TESTO PROPOSTO –
==================================================

Cameron riuscì in un’impresa disperata e difficilissima: capire se c’era ancora spazio nell’interesse degli adolescenti del 1998, per il racconto cinematografico. Per capirlo aveva bisogno di una grande storia. La grande storia diventa davvero grande se viene inserita all’interno di un grande disastro. “Via col vento” (1939) di Victor Fleming sta lì a dimostrarlo: la Guerra Civile, il più grande disastro toccato in sorte agli americani, produsse il più grande racconto hollywoodiano, nonché il più colossale incasso della storia di tutti tempi. All’epoca di “Via col vento” non c’erano gli adolescenti. O meglio, c’erano, ma non erano considerati una categoria significativa né antropologica, né commerciale.

==================================================

MATERIALE MOSTRATO –
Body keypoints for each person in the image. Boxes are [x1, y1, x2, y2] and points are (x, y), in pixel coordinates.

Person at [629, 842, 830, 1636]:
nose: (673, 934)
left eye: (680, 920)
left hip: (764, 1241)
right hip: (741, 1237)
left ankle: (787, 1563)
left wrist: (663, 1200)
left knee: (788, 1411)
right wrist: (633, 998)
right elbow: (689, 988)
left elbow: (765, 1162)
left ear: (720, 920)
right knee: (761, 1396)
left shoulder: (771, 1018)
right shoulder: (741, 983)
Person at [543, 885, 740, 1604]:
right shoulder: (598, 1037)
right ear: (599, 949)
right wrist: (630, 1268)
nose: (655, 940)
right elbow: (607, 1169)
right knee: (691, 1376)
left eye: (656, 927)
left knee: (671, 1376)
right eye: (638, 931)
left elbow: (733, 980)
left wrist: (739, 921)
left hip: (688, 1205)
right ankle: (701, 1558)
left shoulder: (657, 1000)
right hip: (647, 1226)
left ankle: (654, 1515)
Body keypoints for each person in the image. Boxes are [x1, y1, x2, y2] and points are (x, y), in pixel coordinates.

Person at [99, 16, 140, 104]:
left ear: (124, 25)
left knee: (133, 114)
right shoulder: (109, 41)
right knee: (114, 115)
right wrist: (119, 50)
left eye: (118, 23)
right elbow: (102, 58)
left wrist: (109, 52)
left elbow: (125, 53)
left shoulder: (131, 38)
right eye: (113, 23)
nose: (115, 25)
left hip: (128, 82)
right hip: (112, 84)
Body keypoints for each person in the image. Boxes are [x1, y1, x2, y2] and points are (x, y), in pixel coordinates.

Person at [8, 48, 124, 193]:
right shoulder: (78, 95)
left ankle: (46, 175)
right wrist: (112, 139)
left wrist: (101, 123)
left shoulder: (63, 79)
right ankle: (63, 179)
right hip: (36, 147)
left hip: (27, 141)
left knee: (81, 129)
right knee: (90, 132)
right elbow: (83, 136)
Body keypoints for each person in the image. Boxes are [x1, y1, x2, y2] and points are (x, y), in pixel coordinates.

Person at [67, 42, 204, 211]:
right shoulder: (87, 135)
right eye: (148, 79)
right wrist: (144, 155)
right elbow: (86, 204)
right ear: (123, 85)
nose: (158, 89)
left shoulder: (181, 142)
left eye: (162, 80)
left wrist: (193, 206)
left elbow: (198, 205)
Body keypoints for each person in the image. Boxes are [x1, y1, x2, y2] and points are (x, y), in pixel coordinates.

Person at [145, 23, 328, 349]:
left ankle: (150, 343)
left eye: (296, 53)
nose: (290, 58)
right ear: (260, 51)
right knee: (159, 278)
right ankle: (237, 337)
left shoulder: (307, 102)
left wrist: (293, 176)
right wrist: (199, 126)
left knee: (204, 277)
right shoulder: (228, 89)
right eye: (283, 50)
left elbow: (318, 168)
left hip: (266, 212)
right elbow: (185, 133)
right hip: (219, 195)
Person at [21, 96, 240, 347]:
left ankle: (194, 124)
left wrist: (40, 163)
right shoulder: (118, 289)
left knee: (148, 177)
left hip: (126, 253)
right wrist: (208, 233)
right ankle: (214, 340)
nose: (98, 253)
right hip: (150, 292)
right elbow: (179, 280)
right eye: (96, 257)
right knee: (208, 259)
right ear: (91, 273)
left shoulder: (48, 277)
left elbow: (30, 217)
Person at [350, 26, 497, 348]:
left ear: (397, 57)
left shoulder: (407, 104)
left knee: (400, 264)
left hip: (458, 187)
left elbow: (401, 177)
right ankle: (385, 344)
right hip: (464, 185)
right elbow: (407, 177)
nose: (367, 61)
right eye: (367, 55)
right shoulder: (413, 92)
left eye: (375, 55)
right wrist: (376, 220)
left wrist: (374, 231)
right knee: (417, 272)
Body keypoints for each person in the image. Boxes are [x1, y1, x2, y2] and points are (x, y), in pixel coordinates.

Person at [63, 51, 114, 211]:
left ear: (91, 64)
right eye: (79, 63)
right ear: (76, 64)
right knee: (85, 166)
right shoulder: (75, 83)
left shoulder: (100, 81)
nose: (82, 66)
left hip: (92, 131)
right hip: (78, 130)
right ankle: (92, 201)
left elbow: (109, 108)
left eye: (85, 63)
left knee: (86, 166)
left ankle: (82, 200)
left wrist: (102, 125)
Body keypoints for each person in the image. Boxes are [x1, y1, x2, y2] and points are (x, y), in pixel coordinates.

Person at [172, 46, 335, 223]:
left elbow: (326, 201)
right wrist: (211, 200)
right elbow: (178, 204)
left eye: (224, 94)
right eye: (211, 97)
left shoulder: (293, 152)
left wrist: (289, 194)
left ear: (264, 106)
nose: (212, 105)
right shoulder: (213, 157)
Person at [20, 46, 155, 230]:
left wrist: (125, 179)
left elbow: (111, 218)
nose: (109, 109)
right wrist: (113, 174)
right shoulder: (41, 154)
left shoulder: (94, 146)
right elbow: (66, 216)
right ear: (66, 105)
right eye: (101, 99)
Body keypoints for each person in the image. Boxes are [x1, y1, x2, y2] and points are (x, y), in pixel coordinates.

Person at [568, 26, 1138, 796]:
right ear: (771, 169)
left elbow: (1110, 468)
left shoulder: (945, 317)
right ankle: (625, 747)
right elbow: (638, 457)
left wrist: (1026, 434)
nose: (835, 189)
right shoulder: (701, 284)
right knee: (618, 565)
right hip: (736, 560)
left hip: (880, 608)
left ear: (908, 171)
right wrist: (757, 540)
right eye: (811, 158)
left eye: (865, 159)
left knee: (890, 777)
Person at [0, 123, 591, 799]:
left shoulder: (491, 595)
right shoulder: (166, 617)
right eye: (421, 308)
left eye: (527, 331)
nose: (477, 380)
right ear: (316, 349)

==================================================

CONSEGNE DELL'ESERCIZIO –
1 - Secondo il brano su Cameron e gli adolescenti, quale disastro produsse il più grande racconto hollywoodiano?
2 - Quali nomi propri di persone, opere ed eventi storici compaiono nel brano su Cameron e gli adolescenti? Elencali tutti.
3 - Prosegui il brano su Cameron e gli adolescenti a partire dalla frase che segue l'ultima riportata.

RISPOSTE IN ORDINE –
1 - La Guerra Civile.

2 - Cameron, "Via col vento", Victor Fleming, Guerra Civile.

3 -
Cameron per tastare il polso della generazione di “digitali” (i nati sotto il segno della tecnologia intesa come gioco e conoscenza, diversi rispetto agli “analogici”, che la tecnologia l’hanno dovuta appendere con fatica, non sempre ripagati da risultati concreti) scelse due attori giovani, non due grandi divi, come sarebbe stato logico aspettarsi. Alla fine, per farla breve, dopo peripezie immani, riuscì a portare al cinema loro, i “digitali”, a frotte. Ma il miracolo fu totale, poiché anche gli “analogici” accorsero a vedere il film più celebre della seconda metà del XX secolo, così come “Via col vento” lo era stato della prima metà.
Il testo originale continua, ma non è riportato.